With Democrats favored by 75% to win the US House majority in 2026 on prediction market Kalshi, Representative Maxine Waters’ new criticism of Securities and Exchange Commission Chairman Paul Atkins’ crypto policies could gain more steam.
Although Congress remains on winter break, the ranking Democrat on the House Financial Services Committee asked Atkins on Monday to testify before the committee, where she wants him to take responsibility for the dismissal of significant enforcement actions for digital assets.
“The SEC has terminated or sustained major enforcement actions against several crypto companies and individuals who had been credibly accused of major violations of our securities laws, including Coinbase, Binance and Justin Sun,” Waters wrote in a letter sent to the panel’s Republican chairman, Representative French Hill. “The committee has not examined the SEC’s rationale for abandoning these cases or how the agency intends to deter fraud and manipulation in markets that affect millions of retail investors.”
Waters argued that some of the companies freed from SEC cases announced the terminations before the commission actually voted on them, and she argued that Atkins’ office “took an unusually active role in negotiating an end to these cases.”Read more: Most Influential: Paul Atkins
The SEC did not immediately respond to a request for comment from CoinDesk.
After the start of President Donald Trump’s administration, a leadership change at the agency — and the eventual confirmation of Atkins as its chairman — led the regulator to abandon a long list of legal battles it had waged with the crypto industry.
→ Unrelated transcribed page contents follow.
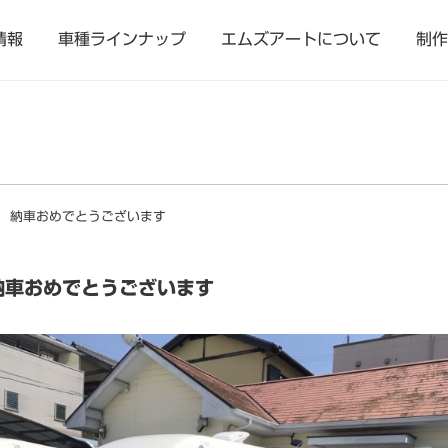
情報
車種ラインナップ
エムズアートについて
制作
 納車おめでとうございます
納車おめでとうございます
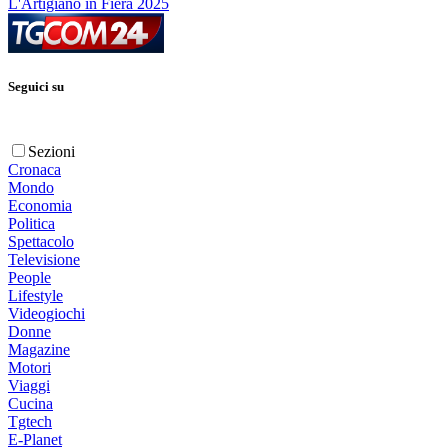
L'Artigiano in Fiera 2025
Seguici su
Sezioni
Cronaca
Mondo
Economia
Politica
Spettacolo
Televisione
People
Lifestyle
Videogiochi
Donne
Magazine
Motori
Viaggi
Cucina
Tgtech
E-Planet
Almost all of its pending cases were dropped, and it backed out of several ongoing lawsuits.
Trump has made it his mission to boost the US crypto industry, and Atkins has declared that same mission the top priority of the SEC, which was established as an independent federal regulator not intended to operate under the direct direction of the White House.
Waters, who has at times been an active negotiator on crypto legislation while also sharing industry criticism, said Atkins “frames the agency’s agenda as an instrument of administration.” She also noted that its many policy shifts have been carried out through staff statements rather than formal rules. That has routinely been the case for the crypto industry, which has enthusiastically embraced many of these statements as clarification of the agency’s position in the absence of clear digital asset laws. “This approach ignores the SEC’s legal obligations under the Administrative Procedure Act, forecloses the important role public comment provides in identifying problems, and hides from Congress and the public exactly what interests influence the SEC’s decision-making so that we cannot weigh the motives of the parties who shape SEC policy,” said Waters, who requested testing that the Atkins House join the panel.